Di quell'amor ch'è palpito
Dell'universo intero,
Misterioso, altero,
Croce e delizia al cor» canticchiò Sofia, arrivando alle loro spalle e sedendosi. «Bel libretto».
   Emma annuì. «Be’, uno dei violoncellisti era il fidanzato di mia madre. Mio padre si beccò un bel pugno nell’occhio da lui, e si sentì dare del cretino da lei».
   «E come ha fatto a convincerla a uscire con lui?» chiese Sofia, profondamente divertita.
   «Non è stato lui a chiederle di uscire. Il giorno seguente mia madre si è presentata a una sua lezione e l’ha invitato a pranzo» rispose Emma ridendo.
   Sofia si unì a lei. «Tua madre sembra proprio una donna decisa, a quanto dici!».
   «Già». Il sorriso sparì dal volto della ragazzina.
   Guardandola con aria triste, Sofia cercò di rincuorarla.
   «Tutti noi sentiamo nostalgia delle nostre famiglie» le disse dispiaciuta.
   «E adesso mi dirai che ci si abitua, vero?» chiese Emma con una punta di rabbia.

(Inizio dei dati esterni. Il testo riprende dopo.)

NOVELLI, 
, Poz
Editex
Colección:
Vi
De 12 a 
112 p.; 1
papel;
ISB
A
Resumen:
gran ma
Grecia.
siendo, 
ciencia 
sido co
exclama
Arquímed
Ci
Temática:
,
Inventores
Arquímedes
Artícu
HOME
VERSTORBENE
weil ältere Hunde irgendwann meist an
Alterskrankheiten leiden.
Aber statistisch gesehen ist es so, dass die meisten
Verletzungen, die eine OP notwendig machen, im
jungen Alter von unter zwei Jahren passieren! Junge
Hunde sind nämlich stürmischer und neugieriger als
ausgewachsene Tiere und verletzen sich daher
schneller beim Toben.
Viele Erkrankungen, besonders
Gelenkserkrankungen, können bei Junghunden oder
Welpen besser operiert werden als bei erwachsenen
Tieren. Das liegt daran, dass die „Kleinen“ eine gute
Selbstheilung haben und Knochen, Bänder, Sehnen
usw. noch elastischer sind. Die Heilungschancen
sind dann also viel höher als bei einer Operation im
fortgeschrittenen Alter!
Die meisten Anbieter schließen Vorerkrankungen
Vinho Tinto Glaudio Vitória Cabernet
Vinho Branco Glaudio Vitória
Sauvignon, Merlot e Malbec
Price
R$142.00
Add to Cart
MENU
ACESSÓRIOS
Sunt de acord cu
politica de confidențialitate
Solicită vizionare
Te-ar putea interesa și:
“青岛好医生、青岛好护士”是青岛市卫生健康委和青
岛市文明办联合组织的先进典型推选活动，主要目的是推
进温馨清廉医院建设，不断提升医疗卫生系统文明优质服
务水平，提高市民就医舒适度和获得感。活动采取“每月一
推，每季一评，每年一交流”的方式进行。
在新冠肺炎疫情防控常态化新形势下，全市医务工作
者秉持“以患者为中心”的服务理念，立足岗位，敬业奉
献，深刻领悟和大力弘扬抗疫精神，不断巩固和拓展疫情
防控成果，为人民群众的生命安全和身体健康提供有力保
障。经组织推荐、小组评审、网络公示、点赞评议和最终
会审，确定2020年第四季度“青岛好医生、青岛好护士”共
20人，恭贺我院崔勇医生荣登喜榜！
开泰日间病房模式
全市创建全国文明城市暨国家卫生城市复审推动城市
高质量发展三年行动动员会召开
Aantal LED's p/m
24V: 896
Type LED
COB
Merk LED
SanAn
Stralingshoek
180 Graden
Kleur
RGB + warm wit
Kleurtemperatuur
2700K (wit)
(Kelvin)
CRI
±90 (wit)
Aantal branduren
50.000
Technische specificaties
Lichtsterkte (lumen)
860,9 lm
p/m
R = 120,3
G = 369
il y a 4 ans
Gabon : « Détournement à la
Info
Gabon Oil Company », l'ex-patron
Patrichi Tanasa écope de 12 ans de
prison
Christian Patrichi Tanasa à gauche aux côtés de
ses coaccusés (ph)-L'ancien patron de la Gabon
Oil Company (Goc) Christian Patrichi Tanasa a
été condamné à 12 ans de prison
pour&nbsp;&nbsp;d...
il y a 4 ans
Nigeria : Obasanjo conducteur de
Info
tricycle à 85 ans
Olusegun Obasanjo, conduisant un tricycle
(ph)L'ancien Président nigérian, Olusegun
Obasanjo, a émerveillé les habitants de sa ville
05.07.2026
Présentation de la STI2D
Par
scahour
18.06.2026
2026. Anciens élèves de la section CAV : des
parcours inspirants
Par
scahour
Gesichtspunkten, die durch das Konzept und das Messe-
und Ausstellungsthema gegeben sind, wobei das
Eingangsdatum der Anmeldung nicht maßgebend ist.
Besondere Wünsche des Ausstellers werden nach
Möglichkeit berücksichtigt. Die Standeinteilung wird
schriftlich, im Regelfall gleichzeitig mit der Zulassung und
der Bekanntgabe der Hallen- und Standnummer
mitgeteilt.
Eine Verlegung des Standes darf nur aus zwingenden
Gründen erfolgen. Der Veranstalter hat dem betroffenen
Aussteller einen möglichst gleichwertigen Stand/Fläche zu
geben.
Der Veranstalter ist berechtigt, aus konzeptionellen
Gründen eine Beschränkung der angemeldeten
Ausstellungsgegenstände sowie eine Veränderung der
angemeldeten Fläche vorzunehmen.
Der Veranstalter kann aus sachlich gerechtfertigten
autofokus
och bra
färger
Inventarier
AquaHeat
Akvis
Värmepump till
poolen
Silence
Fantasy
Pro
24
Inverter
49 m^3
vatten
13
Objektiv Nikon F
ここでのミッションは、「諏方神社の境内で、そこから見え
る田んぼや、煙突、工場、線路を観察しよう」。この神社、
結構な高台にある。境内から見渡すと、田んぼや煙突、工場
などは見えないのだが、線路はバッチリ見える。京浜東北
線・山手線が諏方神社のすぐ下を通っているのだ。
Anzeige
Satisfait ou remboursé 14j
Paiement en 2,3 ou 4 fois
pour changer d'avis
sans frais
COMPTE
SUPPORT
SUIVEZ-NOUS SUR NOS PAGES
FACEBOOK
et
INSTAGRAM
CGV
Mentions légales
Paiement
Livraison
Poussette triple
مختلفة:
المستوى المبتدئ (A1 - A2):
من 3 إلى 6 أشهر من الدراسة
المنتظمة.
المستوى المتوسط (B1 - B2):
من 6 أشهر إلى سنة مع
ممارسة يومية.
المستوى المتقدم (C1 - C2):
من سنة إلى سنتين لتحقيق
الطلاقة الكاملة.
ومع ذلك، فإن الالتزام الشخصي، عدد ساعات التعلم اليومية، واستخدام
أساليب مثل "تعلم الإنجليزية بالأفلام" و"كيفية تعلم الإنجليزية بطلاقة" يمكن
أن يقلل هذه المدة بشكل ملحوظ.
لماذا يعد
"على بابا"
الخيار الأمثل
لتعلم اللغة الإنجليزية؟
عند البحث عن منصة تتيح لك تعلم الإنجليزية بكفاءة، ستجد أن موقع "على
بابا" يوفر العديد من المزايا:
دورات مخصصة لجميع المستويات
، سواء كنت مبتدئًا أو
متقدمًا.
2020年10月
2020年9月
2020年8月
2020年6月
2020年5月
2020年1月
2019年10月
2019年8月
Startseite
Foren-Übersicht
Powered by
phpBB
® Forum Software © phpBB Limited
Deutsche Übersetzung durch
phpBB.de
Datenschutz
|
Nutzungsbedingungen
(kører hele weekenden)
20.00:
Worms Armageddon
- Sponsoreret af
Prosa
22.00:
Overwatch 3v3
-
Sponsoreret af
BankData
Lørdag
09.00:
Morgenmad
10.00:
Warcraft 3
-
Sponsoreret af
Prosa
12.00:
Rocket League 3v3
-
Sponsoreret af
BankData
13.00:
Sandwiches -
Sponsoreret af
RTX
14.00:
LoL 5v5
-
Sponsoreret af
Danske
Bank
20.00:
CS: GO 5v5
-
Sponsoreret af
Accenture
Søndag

   «No. Non ci si abitua, nessuno è tanto stupido da poterci credere» fu la risposta. «Però le cose possono cambiare. Possiamo ritrovarli. Non oggi, non domani, ma comunque presto, se la fortuna ci aiuterà».
   La ragazzina la guardò dubbiosa.
   «E non guardarmi così, Emma. Non sei l’unica a voler tornare dalla propria famiglia. Qui abbiamo tutti dei sentimenti, sai» le disse con una smorfia.
   «Ma adesso parliamo d’altro» riprese Sofia, rivolgendosi a Gregory dopo una breve pausa. «Come va l’addestramento di questa giovane Aura Sensibile?».
   «Meglio di quanto si possa immaginare. Guarda tu stessa» disse, lanciando la benda ad Emma e invitandola a riprendere il posto che aveva occupato fino a mezz’ora prima.
   Quando Emma fu pronta, Gregory le diede il via.
   Espandendo la propria Aura, iniziò a elencare quello che percepiva.
   «Allora... a Est, poco distante... Costa sta litigando con qualcuno, la sua Aura è instabile...».
   «Oh che strazio, non riesce proprio a stare calmo» sbuffò Sofia, percependo a sua volta la rabbia del greco.
   «...mhhh sì, sta litigando con Olivia, le loro Aure sono tanto vicine da confondersi in parte l’una con l’altra...Oh, lei gli appena scagliato del Fuoco contro, ma lui l’ha bloccato» esclamò Emma senza la minima traccia di preoccupazione.
   «Avevi ragione, non immaginavo potesse arrivare a un livello simile in poche ore!» disse Sofia a Gregory, che la guardò scettico.
   «Lo sapevi benissimo, invece. Così come sapevi tutto il resto».
   Lei gli rivolse un’occhiata innocente, ma l’uomo non si lasciò ingannare.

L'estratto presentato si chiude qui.